Utility plant is stated at original cost. The cost of replacements of property units are capitalized. Maintenance and repairs and replacements of minor items are expensed as incurred. The original cost of property retired, net of salvage value, is charged to accumulated depreciation. The incurred related cost of removal is charged against the Regulatory liability - cost of removal.

 

5. Non-Utility Plant

 

Non-utility property is stated at cost or its net realizable value. The following is a summary of non-utility property and equipment, at cost less accumulated depreciation, at December 31:

 

(in thousands)


   2004

    2003

 

Land

   $ 15,700     $ 15,604  

Energy production equipment

     136,929       132,487  

Telecommunications equipment

     39,287       38,314  

Gas storage

     42,701       42,701  

Buildings and improvements

     2,992       2,992  
    


 


       237,609       232,098  

Less: accumulated depreciation

     (83,104 )     (72,123 )
    


 


       154,505       159,975  

Construction work in progress

     458       581  
    


 


     $ 154,963     $ 160,556  
    


 


 

6. Depreciation

 

Depreciation of utility plant is computed on a straight-line basis using composite rates based on the estimated useful lives of the various classes of property. The composite rates are subject to the approval of the MDTE and FERC. The overall composite depreciation rates for utility property were 3.02%, 3.04% and 3.26% in 2004, 2003 and 2002, respectively. The rates include a cost of removal component, which is collected from customers.

_Given data_:
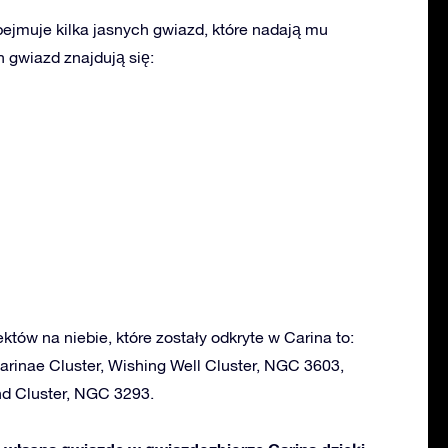
ejmuje kilka jasnych gwiazd, które nadają mu
 gwiazd znajdują się:
ektów na niebie, które zostały odkryte w Carina to:
arinae Cluster, Wishing Well Cluster, NGC 3603,
d Cluster, NGC 3293.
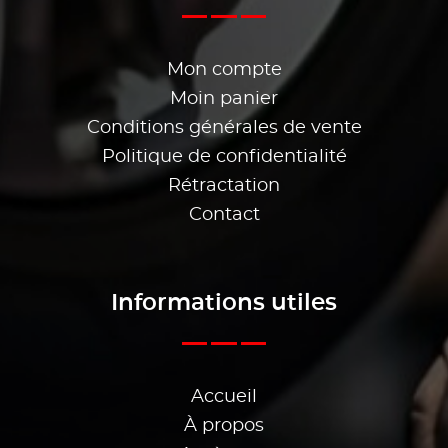
Mon compte
Moin panier
Conditions générales de vente
Politique de confidentialité
Rétractation
Contact
Informations utiles
Accueil
À propos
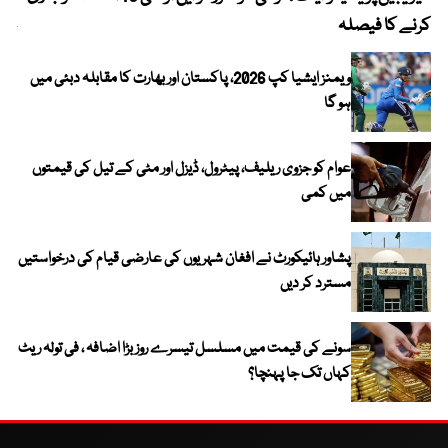
کرنے کا فیصلہ
چھی
ویمنز ایشیا کپ 2026، پاکستان اور بھارت کا مقابلہ دبئی میں
ہو گا
عوام کو جزوی ریلیف، پیٹرول، ڈیزل اور مٹی کے تیل کی قیمتوں
میں کمی
پشاور ہائیکورٹ نے افغان شہریوں کی عارضی قیام کی درخواستیں
مسترد کر دیں
سونے کی قیمت میں مسلسل تیسرے روز بڑا اضافہ ، فی تولہ ریٹ
کہاں تک جا پہنچا؟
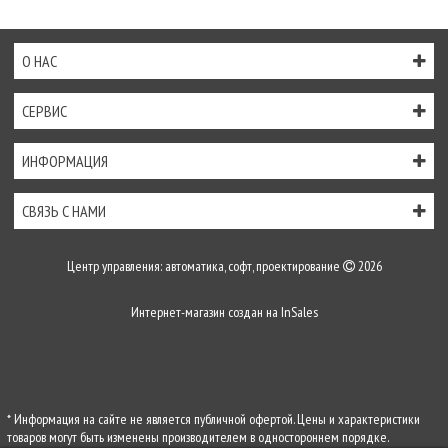
О НАС
СЕРВИС
ИНФОРМАЦИЯ
СВЯЗЬ С НАМИ
Центр управления: автоматика, софт, проектирование
2026
Интернет-магазин создан на
InSales
* Информация на сайте не является публичной офертой. Цены и характеристики
товаров могут быть изменены производителем в одностороннем порядке.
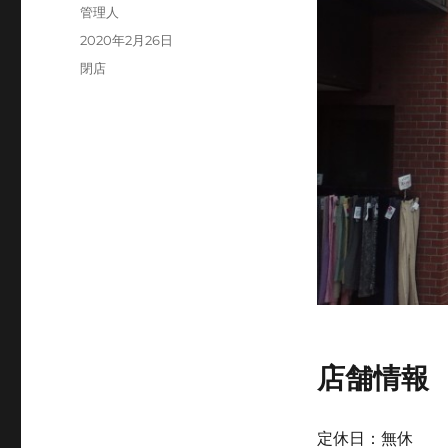
投
管理人
稿
投
2020年2月26日
者
稿
カ
閉店
日:
テ
ゴ
リ
ー
店舗情報
定休日：無休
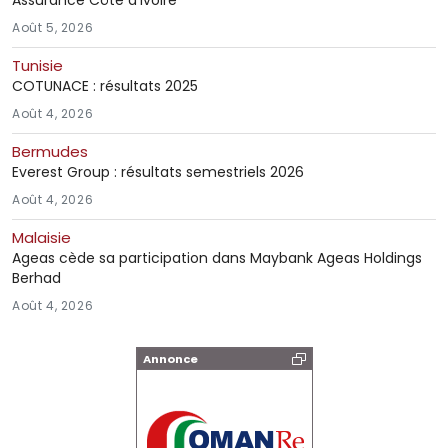
Août 5, 2026
Tunisie
COTUNACE : résultats 2025
Août 4, 2026
Bermudes
Everest Group : résultats semestriels 2026
Août 4, 2026
Malaisie
Ageas cède sa participation dans Maybank Ageas Holdings
Berhad
Août 4, 2026
Annonce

_Exercise description_: Rewrite the plant accounting note from "Utility plant is stated" to "(in thousands)", inclusive, replacing "salvage value" with "residual value".

_Task result_:
Utility plant is stated at original cost. The cost of replacements of property units are capitalized. Maintenance and repairs and replacements of minor items are expensed as incurred. The original cost of property retired, net of residual value, is charged to accumulated depreciation. The incurred related cost of removal is charged against the Regulatory liability - cost of removal.

 

5. Non-Utility Plant

 

Non-utility property is stated at cost or its net realizable value. The following is a summary of non-utility property and equipment, at cost less accumulated depreciation, at December 31:

 

(in thousands)